Mid-level features capture structural properties of movement across units or time windows.
They operate at a higher abstraction than low-level descriptors, often integrating multiple signals into amodal features.

Key Concepts

  • Segmentation: movements are divided into units that depends on the context (e.g., technical gestures in sport, choreographic phrases) or analyzed over defined windows (e.g., 0.5s - 3s).
  • Amodal descriptors: features meaningful across modalities (e.g., movement and audio).
  • Trajectories in feature space: sequences of values describing movement dynamics in multidimensional spaces.
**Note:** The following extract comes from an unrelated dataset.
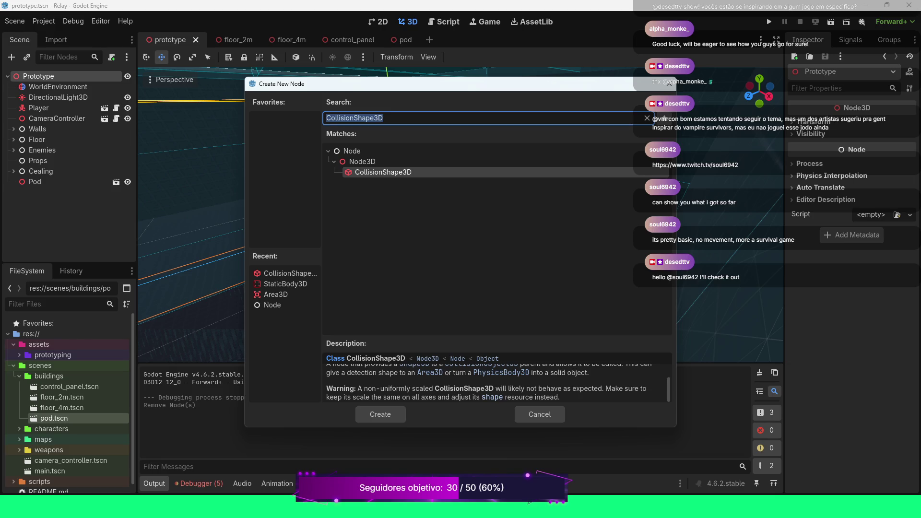
type("li")
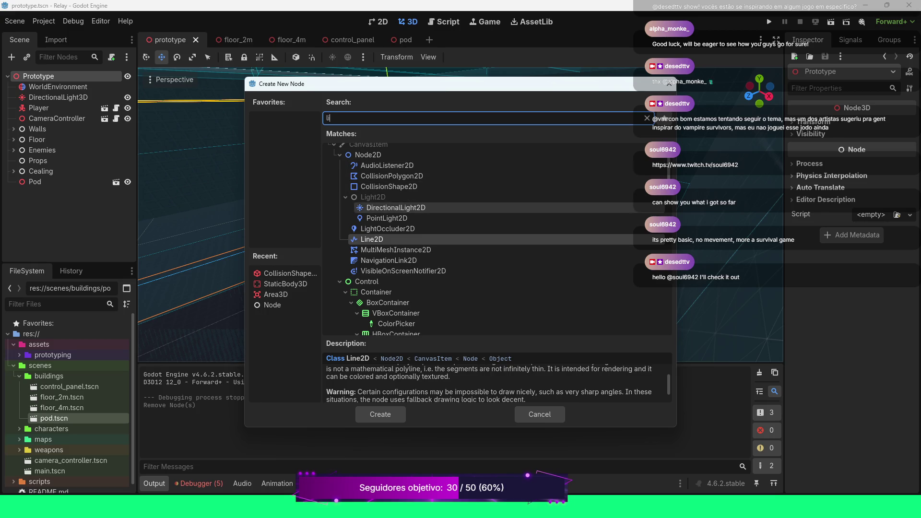
double_click(386, 218)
Examples of Mid-Level Features

Feature Description Implemented
Contraction / Expansion 1 Movement contracting or expanding over time.
Directness 1 Straight vs. flexible trajectory toward a target (Laban’s Space).
Lightness 1 Influence of gravity on movement (vertical vs. horizontal acceleration).
Suddenness 1 Rapid vs. sustained velocity changes (Laban’s Time).
Impulsivity 1 Abrupt movement without preparation by antagonist muscles.
Equilibrium 1 Stability or tendency to fall.
Fluidity 1 Smooth, wave-like propagation of movement across joints.
Repetitiveness 1 Recurrence of similar movement patterns.
Tension 1 Multi-plane rotations and spirals, derived from postural tension.
Origin 1 Leading joint in a movement; leadership dynamics in groups.
Attraction 1 Influence of external points in space (magnet-like).
Slowness 1 Sustained extremely slow motion.
Stillness 1 Minimal micro-movements (respiration, attention, emotion-driven).
Fragility 1 Vulnerability and delicacy in movement.

References


  1. Piana, S., Alborno, P., Niewiadomski, R., Mancini, M., Volpe, G., & Camurri, A. (2016, May). Movement fluidity analysis based on performance and perception. In Proceedings of the 2016 CHI conference extended abstracts on human factors in computing systems (pp. 1629-1636). 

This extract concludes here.